This was the bulk of the conclusion of the paper, which I gave yesterday.
We have aimed to describe what is actually the case in the way Christians use Scripture. It is actually the case that the individual texts of the Bible had particular original meanings in their own contexts that were overwhelmingly a function of the language games of their day. It is actually the case that the unified perspective from which Christians read Scripture developed over time in Christian history. These would seem to be unavoidable realities, even if a good deal of intellectual energy has been devoted to denying them.
If we wish to conceptualize a Christian hermeneutic that is coherent, we thus need to take these things fully into account. I can think of no way to do so other than the general schema I presented in the introduction, namely, 1) to consider the individual texts of the canon as points in a flow of revelation, genuine points of partial revelation in a progressive flow and 2) to consider the consensus of faith that the Holy Spirit unfolded in the Church as the appropriate vantage point from which to read these texts as a unified whole with a unified Christian message. The postmodern attention to the polyvalence of language proves to bolster and indeed justify this hermeneutic.
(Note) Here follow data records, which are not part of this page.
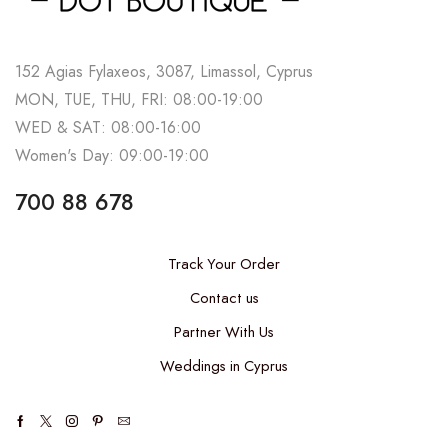
152 Agias Fylaxeos, 3087, Limassol, Cyprus
MON, TUE, THU, FRI: 08:00-19:00
WED & SAT: 08:00-16:00
Women's Day: 09:00-19:00
700 88 678
Track Your Order
Contact us
Partner With Us
Weddings in Cyprus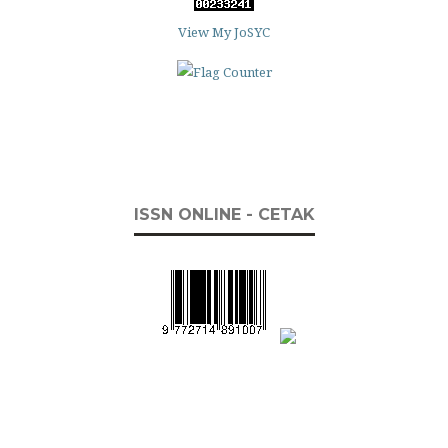
View My JoSYC
ISSN ONLINE - CETAK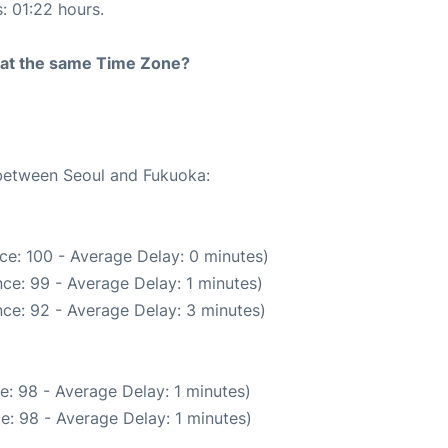
s: 01:22 hours.
rt at the same Time Zone?
 between Seoul and Fukuoka:
ce: 100 - Average Delay: 0 minutes)
ce: 99 - Average Delay: 1 minutes)
ce: 92 - Average Delay: 3 minutes)
e: 98 - Average Delay: 1 minutes)
e: 98 - Average Delay: 1 minutes)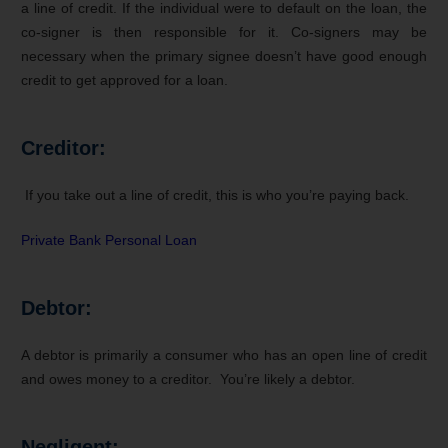
a line of credit. If the individual were to default on the loan, the
co-signer is then responsible for it. Co-signers may be
necessary when the primary signee doesn’t have good enough
credit to get approved for a loan.
Creditor:
If you take out a line of credit, this is who you’re paying back.
Private Bank Personal Loan
Debtor:
A debtor is primarily a consumer who has an open line of credit
and owes money to a creditor. You’re likely a debtor.
Negligent: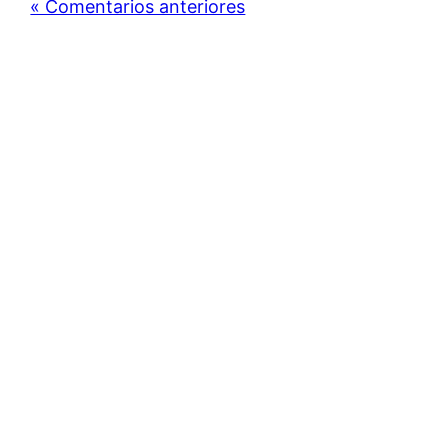
« Comentarios anteriores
This approach is not specifically Wesleyan, of course. I am suggesting it is the only way to have a coherent Christian hermeneutic per se, let alone a Wesleyan one. But I close with two ways in which these developments cohere well with the Wesleyan-revivalist tradition. First, pneumatic interpretation is not foreign to us revivalists. The charismatic use of Scripture, long scorned by the well informed, turns out to have the imprimatur of New Testament interpretation itself. Secondly, there is great potential in Vanhoozer’s sense of Scripture as performative, a drama for the people of God to perform. There is great Wesleyan potential in a view of Scripture as a whole that sees its primary purpose as the formation of a holy people, that is, discipleship.